Exercise brief: Please identify every line in the listing below that contains the word "into" and copy each of those lines.

Data for processing:

= = = = = = =

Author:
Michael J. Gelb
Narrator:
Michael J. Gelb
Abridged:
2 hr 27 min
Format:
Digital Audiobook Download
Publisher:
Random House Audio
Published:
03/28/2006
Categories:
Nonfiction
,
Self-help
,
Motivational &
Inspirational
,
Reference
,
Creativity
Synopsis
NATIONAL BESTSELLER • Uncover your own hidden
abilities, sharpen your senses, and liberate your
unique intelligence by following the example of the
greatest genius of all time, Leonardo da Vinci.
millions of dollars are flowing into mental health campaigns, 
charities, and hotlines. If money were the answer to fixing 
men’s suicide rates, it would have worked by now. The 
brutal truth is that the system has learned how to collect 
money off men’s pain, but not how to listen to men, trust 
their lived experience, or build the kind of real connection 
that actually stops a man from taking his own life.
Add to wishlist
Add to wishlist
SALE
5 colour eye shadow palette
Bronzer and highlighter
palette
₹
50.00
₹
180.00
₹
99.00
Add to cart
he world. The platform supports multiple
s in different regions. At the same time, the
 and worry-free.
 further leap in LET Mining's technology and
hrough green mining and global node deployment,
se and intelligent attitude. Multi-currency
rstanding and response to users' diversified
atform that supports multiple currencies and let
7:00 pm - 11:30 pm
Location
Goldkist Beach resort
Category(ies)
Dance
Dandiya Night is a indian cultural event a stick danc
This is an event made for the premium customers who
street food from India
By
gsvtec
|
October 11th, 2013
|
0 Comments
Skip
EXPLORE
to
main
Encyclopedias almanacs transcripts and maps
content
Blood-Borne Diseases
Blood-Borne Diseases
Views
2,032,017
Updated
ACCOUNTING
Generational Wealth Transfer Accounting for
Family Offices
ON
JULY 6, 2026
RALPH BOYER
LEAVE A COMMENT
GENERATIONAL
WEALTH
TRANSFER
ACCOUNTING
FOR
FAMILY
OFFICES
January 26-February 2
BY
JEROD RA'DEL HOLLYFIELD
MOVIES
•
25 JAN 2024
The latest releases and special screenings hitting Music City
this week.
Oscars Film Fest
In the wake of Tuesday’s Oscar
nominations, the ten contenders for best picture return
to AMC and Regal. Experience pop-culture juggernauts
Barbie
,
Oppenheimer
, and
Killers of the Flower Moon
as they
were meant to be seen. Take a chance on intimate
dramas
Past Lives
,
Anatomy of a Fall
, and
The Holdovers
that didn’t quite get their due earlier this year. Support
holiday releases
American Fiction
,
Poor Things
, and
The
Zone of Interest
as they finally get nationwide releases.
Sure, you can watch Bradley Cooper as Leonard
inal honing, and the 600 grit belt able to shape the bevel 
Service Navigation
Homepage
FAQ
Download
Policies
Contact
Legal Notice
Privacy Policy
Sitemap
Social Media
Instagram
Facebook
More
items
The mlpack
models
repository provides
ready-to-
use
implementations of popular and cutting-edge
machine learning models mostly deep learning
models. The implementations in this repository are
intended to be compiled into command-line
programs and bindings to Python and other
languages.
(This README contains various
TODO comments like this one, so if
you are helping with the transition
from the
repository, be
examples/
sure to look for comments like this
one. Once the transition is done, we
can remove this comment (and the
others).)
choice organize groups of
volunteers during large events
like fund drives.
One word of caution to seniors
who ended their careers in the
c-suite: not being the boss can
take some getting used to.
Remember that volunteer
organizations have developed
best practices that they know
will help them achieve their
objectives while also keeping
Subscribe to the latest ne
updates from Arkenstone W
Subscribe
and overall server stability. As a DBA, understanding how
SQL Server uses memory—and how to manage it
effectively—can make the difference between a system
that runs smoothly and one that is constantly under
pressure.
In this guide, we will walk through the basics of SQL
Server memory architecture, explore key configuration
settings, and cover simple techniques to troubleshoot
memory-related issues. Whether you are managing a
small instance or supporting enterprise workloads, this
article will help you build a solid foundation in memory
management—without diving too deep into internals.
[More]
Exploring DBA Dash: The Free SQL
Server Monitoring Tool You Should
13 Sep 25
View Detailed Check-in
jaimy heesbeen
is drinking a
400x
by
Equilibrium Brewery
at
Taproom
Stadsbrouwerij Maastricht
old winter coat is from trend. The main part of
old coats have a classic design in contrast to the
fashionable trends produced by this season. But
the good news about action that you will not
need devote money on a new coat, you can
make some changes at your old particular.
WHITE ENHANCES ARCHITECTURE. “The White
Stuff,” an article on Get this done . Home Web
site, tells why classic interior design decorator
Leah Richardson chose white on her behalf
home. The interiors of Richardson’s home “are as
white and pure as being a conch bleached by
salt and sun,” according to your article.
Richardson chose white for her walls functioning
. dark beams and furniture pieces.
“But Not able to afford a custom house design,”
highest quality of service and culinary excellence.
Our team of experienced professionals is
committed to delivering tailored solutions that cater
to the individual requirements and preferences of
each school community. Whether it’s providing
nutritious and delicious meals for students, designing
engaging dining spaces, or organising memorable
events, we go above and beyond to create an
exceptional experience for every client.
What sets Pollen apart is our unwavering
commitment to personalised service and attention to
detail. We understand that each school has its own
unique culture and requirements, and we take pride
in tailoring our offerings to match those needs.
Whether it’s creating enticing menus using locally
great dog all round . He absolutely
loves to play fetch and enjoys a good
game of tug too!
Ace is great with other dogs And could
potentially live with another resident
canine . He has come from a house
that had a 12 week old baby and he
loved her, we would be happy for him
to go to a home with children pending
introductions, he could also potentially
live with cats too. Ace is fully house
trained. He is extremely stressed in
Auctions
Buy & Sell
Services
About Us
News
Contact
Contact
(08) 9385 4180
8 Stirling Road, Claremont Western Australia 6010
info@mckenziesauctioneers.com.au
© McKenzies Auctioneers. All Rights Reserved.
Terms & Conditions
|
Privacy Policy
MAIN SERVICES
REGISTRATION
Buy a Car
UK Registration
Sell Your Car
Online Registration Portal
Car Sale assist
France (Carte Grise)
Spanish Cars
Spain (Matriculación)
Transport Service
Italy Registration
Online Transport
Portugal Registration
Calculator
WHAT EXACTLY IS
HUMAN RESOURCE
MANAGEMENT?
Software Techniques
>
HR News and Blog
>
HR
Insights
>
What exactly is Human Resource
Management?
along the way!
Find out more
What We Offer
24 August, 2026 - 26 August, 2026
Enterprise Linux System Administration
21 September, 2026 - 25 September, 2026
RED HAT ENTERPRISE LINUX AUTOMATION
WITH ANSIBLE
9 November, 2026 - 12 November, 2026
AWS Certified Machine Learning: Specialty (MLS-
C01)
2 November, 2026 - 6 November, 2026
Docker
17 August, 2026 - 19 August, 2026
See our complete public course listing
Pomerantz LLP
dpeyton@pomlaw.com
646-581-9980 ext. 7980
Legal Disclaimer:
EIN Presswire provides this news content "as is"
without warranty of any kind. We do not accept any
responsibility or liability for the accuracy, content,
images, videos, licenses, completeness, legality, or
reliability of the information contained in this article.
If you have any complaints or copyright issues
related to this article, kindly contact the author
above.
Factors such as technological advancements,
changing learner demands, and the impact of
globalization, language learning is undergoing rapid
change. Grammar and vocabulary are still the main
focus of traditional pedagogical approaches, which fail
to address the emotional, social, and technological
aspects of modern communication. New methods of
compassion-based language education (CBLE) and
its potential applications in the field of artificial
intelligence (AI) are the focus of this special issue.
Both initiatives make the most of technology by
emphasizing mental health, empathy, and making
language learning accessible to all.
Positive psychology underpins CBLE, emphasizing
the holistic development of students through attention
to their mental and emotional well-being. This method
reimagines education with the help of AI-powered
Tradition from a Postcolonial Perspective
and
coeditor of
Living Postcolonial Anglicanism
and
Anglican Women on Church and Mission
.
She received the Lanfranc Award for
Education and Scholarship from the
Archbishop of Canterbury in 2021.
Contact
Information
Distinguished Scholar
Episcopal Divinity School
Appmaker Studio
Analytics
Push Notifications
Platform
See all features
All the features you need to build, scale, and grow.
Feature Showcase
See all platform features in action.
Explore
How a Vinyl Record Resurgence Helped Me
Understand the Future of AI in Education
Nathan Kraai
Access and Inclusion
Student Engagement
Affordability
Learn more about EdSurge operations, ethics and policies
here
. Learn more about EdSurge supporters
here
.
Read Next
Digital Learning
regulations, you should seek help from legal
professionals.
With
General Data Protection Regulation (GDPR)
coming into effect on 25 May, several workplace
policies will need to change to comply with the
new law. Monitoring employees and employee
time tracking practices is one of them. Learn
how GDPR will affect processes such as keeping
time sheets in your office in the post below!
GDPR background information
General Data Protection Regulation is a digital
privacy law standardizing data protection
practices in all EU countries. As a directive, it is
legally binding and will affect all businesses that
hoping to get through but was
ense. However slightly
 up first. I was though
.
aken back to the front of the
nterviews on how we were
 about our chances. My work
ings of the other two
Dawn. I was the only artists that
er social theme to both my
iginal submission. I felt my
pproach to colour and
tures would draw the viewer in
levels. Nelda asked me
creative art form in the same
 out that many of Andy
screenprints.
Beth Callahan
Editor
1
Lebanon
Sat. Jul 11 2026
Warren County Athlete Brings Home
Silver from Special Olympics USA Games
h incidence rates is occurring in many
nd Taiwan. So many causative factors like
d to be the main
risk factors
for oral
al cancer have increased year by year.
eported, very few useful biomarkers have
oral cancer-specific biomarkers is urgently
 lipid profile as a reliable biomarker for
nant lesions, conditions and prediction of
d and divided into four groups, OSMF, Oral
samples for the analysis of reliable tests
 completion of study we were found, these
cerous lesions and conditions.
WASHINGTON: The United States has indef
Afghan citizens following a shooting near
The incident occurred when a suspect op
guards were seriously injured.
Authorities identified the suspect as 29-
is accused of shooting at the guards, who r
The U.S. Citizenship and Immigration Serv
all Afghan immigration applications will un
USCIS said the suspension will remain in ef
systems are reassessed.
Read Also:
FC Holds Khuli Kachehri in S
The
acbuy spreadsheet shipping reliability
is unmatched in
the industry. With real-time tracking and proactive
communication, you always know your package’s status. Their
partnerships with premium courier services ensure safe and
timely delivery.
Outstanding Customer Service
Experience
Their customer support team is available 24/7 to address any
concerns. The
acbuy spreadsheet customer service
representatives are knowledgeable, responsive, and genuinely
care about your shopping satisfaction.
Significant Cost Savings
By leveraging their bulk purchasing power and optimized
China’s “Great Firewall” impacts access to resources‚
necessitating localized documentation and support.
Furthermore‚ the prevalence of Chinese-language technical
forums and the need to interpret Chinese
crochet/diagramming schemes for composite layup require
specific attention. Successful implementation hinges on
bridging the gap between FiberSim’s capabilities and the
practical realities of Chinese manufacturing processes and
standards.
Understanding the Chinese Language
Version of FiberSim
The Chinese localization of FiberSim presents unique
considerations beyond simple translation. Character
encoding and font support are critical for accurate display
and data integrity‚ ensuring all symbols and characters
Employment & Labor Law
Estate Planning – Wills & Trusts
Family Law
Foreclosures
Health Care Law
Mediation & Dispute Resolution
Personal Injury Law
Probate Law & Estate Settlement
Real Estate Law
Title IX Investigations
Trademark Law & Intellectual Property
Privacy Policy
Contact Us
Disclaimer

= = = = = = =

Task answer:
millions of dollars are flowing into mental health campaigns, 
intended to be compiled into command-line
management—without diving too deep into internals.
coming into effect on 25 May, several workplace
d and divided into four groups, OSMF, Oral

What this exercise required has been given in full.